Cape Cod, MA did well in attracting new demand during non-peak months like March and April but was unable to continue growth into the summer months, primarily because of a lack of available listings. The total supply of listing nights was down 40% vs 2019 having dropped another 10% since the summer of 2020. Other markets like Lakeland/Winter Haven, FL, Oahu, HI, and Long Island have trouble either attracting enough guests or retaining enough hosts to keep up with demand.
Similarly, there are dramatic differences in the largest U.S. cities. Six of the largest U.S. metro areas attracted more demand than in 2019. Three of those cities were in Texas: Houston (+30.2%), San Antonio (+18.8%), and Dallas (+15.2%), while the others include Ft. Lauderdale, FL (+25.9%), Phoenix/Scottsdale, AZ (+12.3%), and Atlanta, GA (+2.8%).
Most of the large cities are still struggling to attract demand. These include New York(-54.0%), Boston(-53.9%), and Los Angeles(-51.7%) which were highly dependent on international demand with more than 30% of their nights booked coming from foreign visitors. Data from the National Travel and Tourism Office (NTTO) shows that travel exports, or travel-related spending by foreign travelers in the United States, are down by 80% as of July 2021 relative to 2019 levels, a reduction of over $9 billion dollars.
The Delta variant, wildfires, and hurricanes all led to another increase in cancelations in August. The state of Hawaii had the highest cancelation rate at over 60%, measured by the number of cancelation nights as a percentage of new nights booked. A reduced number of new nights booked and an increase in cancelation activity both contributed to the high cancelation rate as the governor asked potential guests to “reduce travel to Hawaii to essential business activities only.”

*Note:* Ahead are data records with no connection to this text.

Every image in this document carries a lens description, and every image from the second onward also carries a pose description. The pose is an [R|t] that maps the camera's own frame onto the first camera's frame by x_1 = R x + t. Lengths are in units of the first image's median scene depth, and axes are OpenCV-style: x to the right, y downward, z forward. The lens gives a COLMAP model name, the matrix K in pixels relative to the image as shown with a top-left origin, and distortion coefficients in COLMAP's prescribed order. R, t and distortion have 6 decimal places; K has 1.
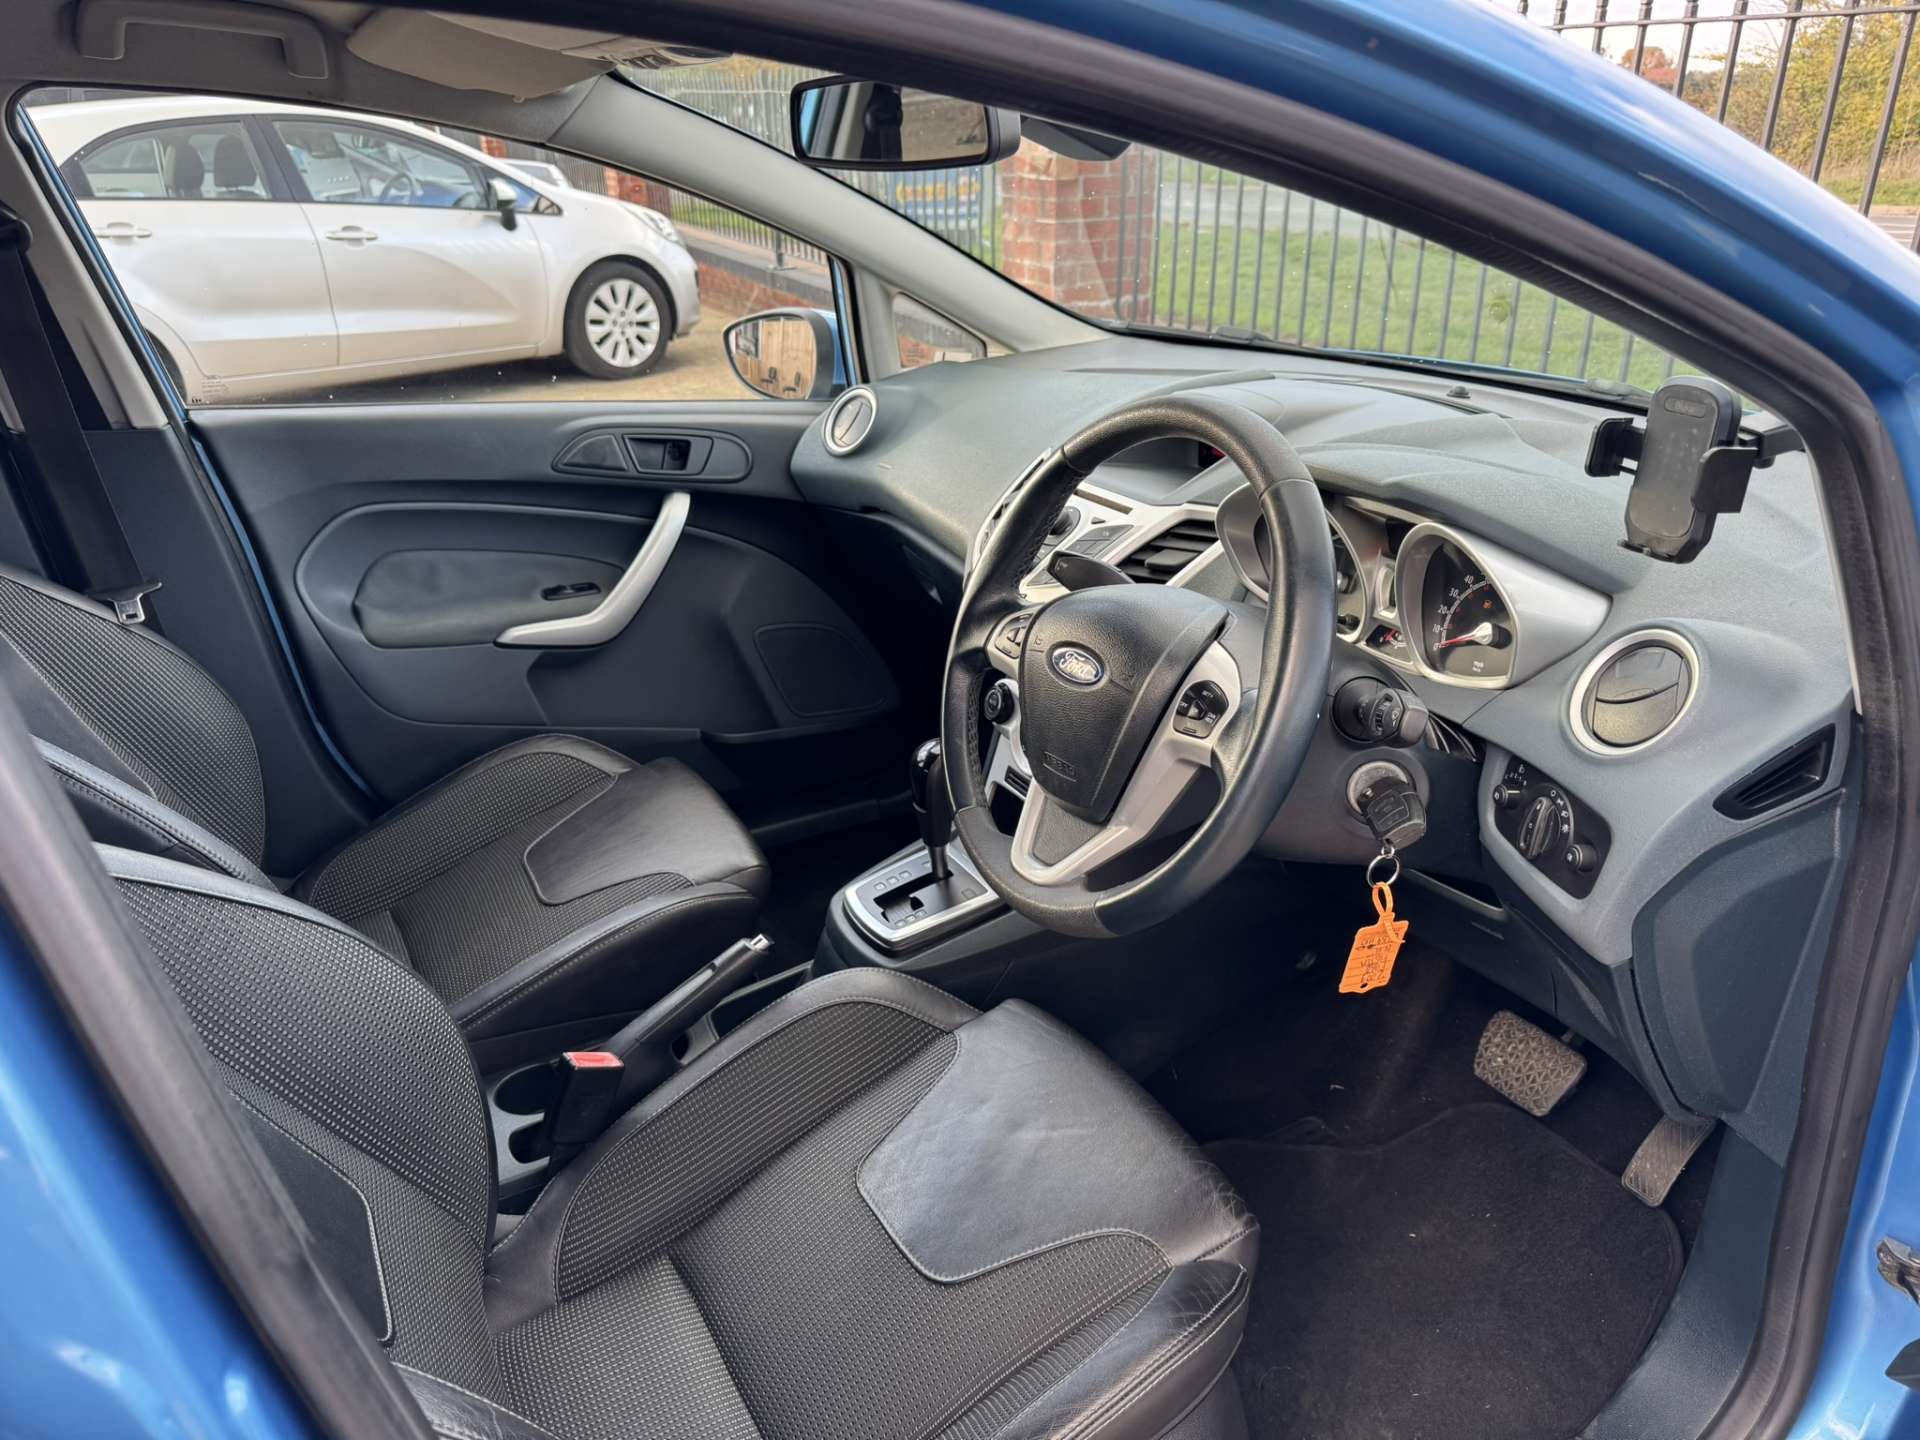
lens RADIAL K [[1367.4, 0, 954.9], [0, 1367.4, 719.2], [0, 0, 1]] dist [0.031794, -0.042431]
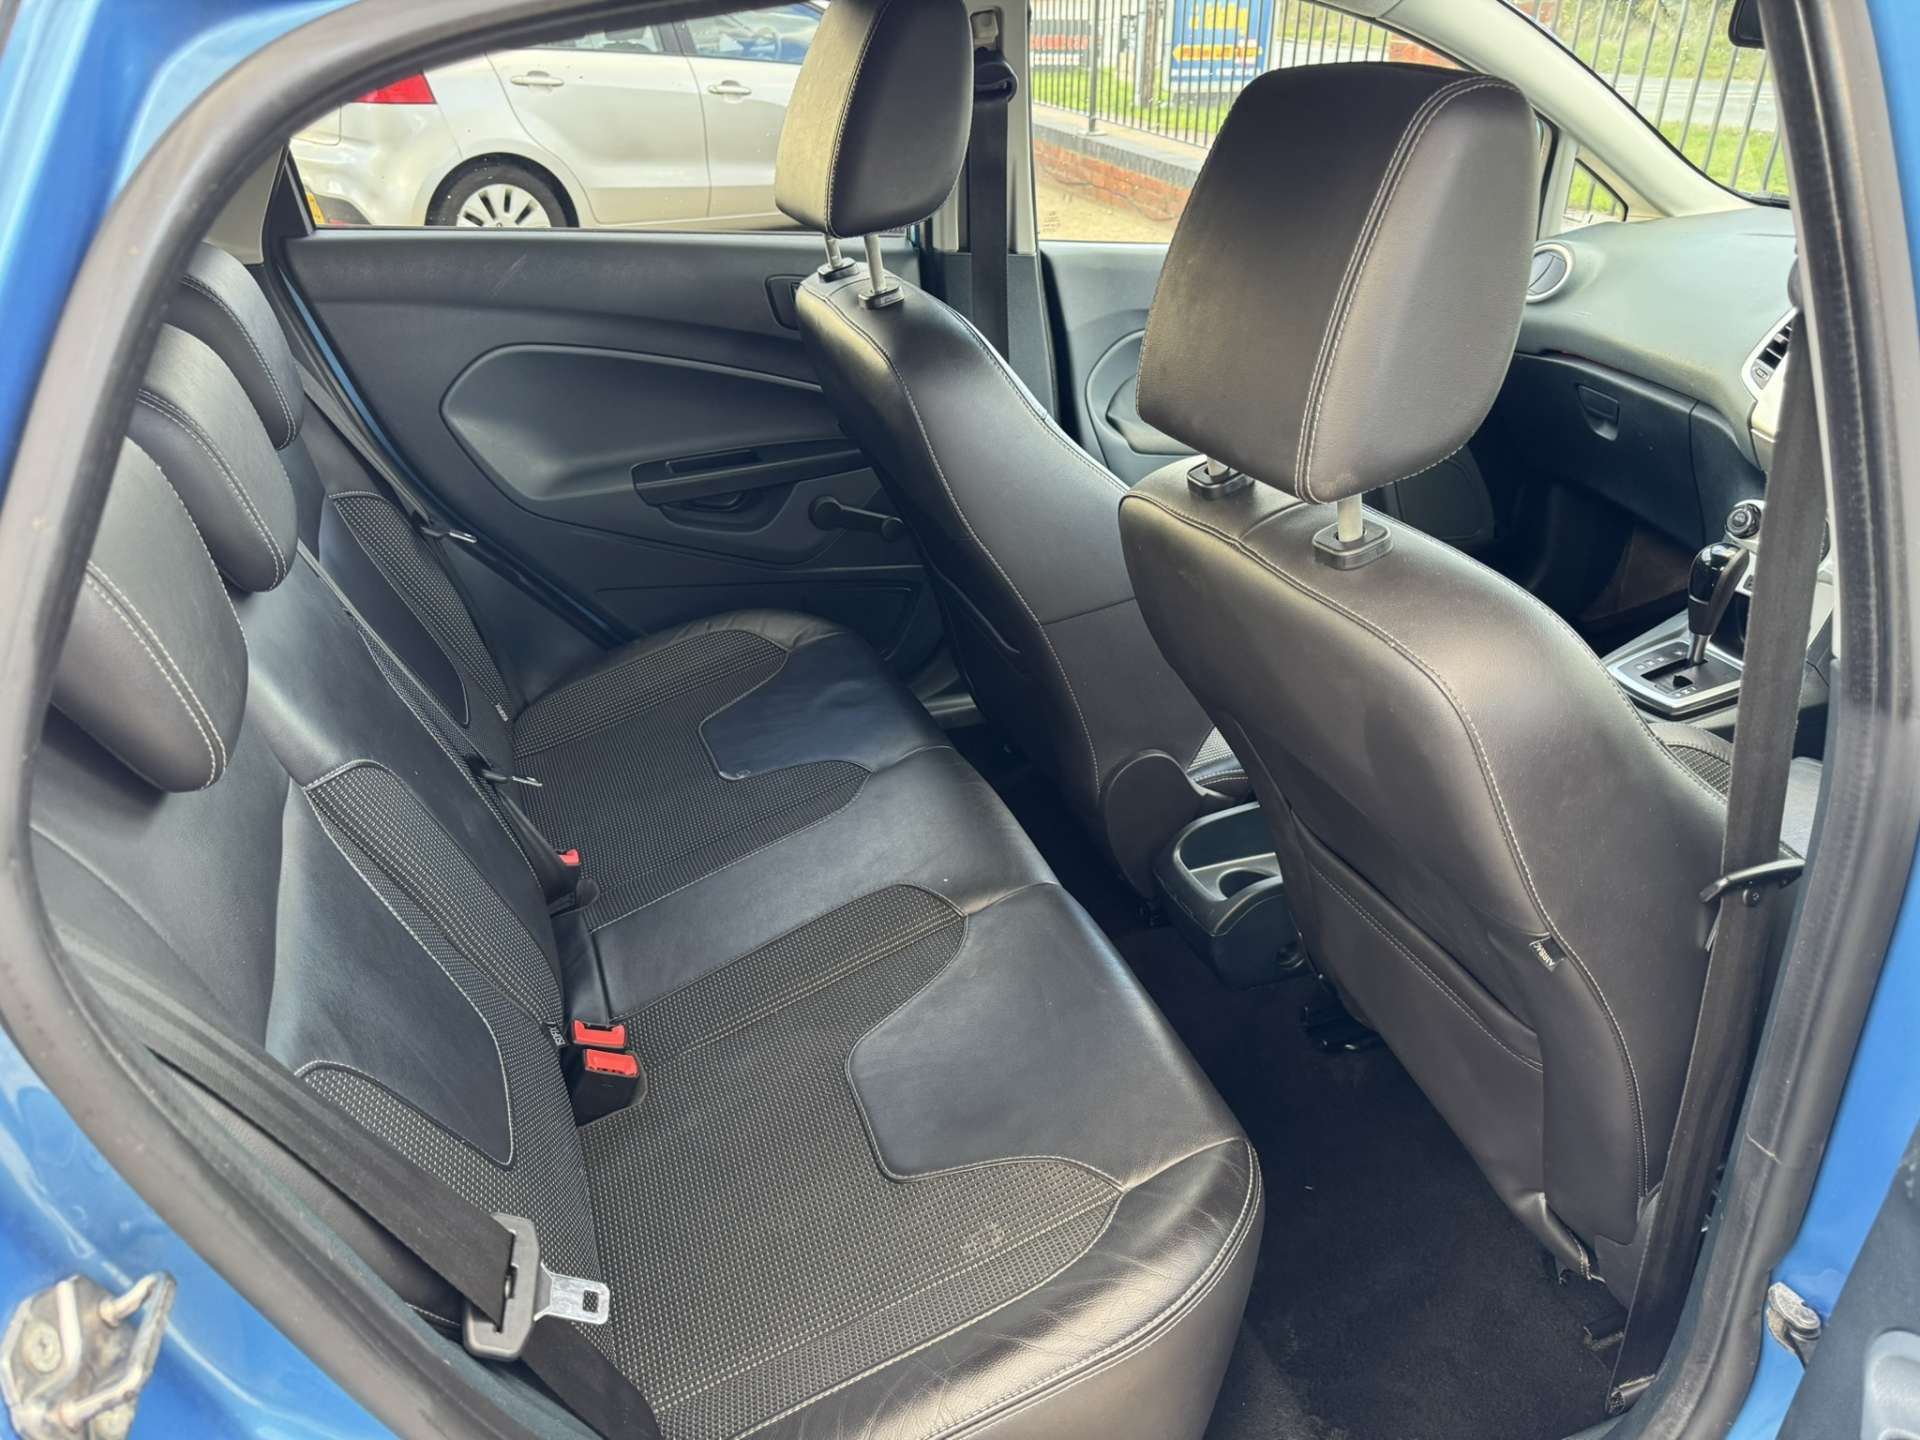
lens RADIAL K [[1367.1, 0, 948.7], [0, 1367.1, 717.4], [0, 0, 1]] dist [0.023823, -0.038189]
pose [[0.988970, 0.081784, -0.123487, -0.394478], [-0.071304, 0.993650, 0.087032, 0.082644], [0.129821, -0.077267, 0.988522, -0.206183]]
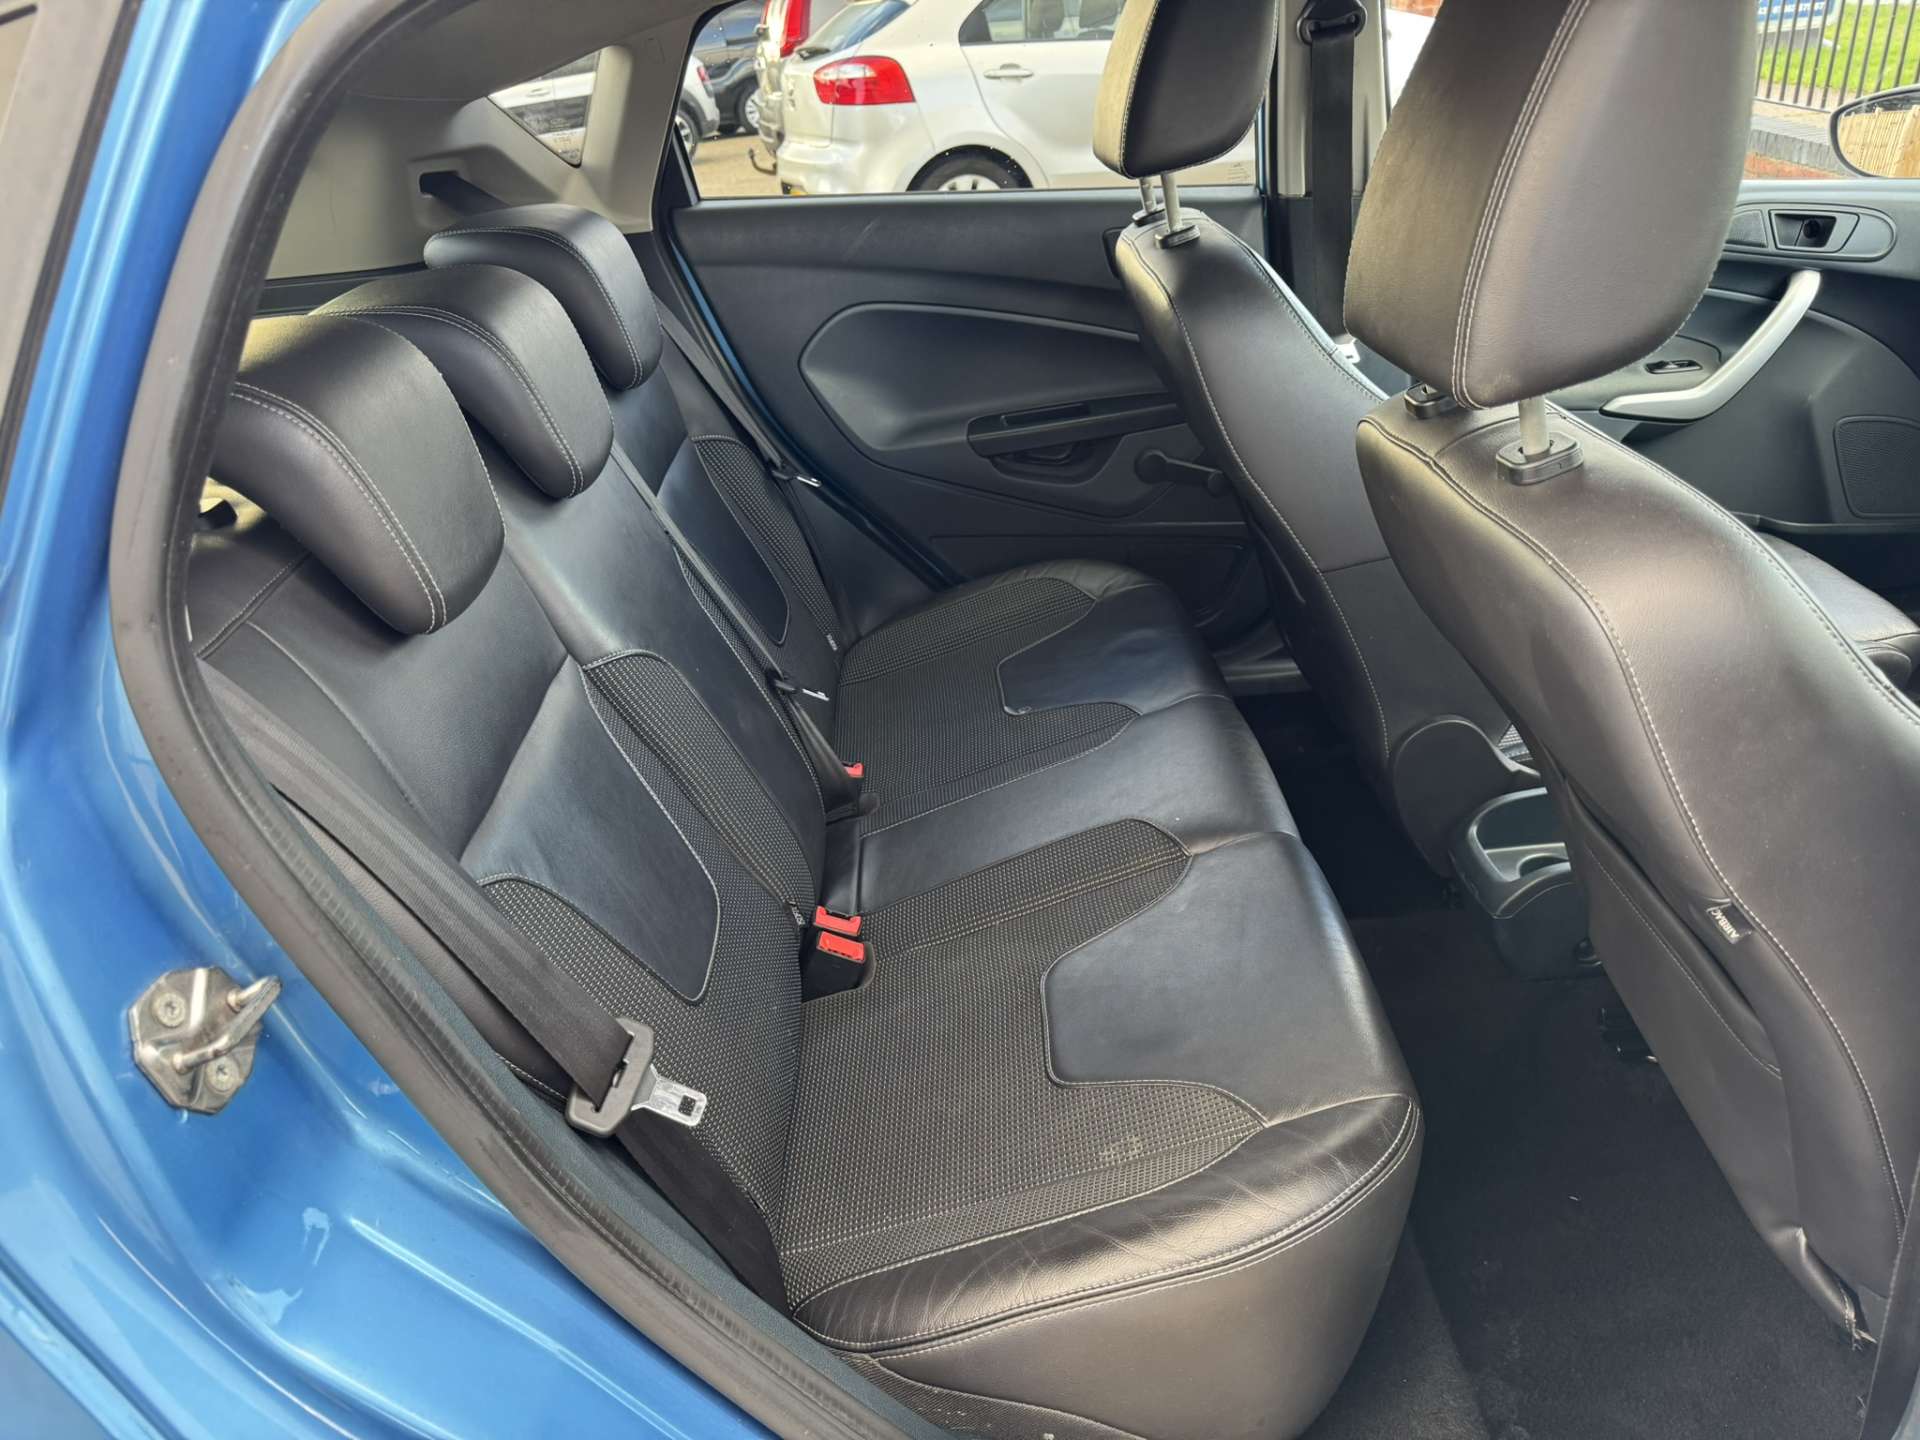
lens RADIAL K [[1358.7, 0, 955.5], [0, 1358.7, 725.7], [0, 0, 1]] dist [0.068445, -0.103843]
pose [[0.889229, 0.155304, -0.430294, -0.280932], [-0.109627, 0.985546, 0.129157, 0.102555], [0.444133, -0.067678, 0.893401, -0.192657]]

Mother nature also played a role in increased cancelations throughout the country. Events that caused major travel disruptions included:
- Wildfires in the Pacific Northwest and near Lake Tahoe
- Hurricane Henri’s landfall in Rhode Island, impacting markets in the North East
- Hurricane Ida’s landfall in Louisiana
As we look to this fall and winter, short-term rental demand is up 18% compared to at the same time in 2019 and 88% higher than in 2020. In general, people are booking well ahead for their holiday travel this year. The week of Thanksgiving is 38% higher than in 2019 and 85% higher than 2020.
The top destination for travel is Orlando with more than 1 million nights already booked for this winter. Florida markets occupy half of the top 20 most popular markets for fall/winter travel. The most growth in bookings for these top markets is in Panama City, Key West and Santa Rosa/Rosemary Beach, FL where demand on the books today is more than double compared to the same time in 2019. Meanwhile, in traditionally strong cities for holiday travel like New York, Los Angeles, and Oahu, demand is down by 30-60%.
There are still many risks to continued growth as COVID-19 cases, hospitalizations, and deaths remain elevated. These factors will mean a delayed return to in-person work for many U.S. office workers and a longer timeline to a return of inbound international travel. This will put continued pressure on cities looking to begin to recover demand. While the outlook for the short-term rental industry looks bright, it will only begin to really push into expansion mode with the virus under control and all aspects of travel growing again.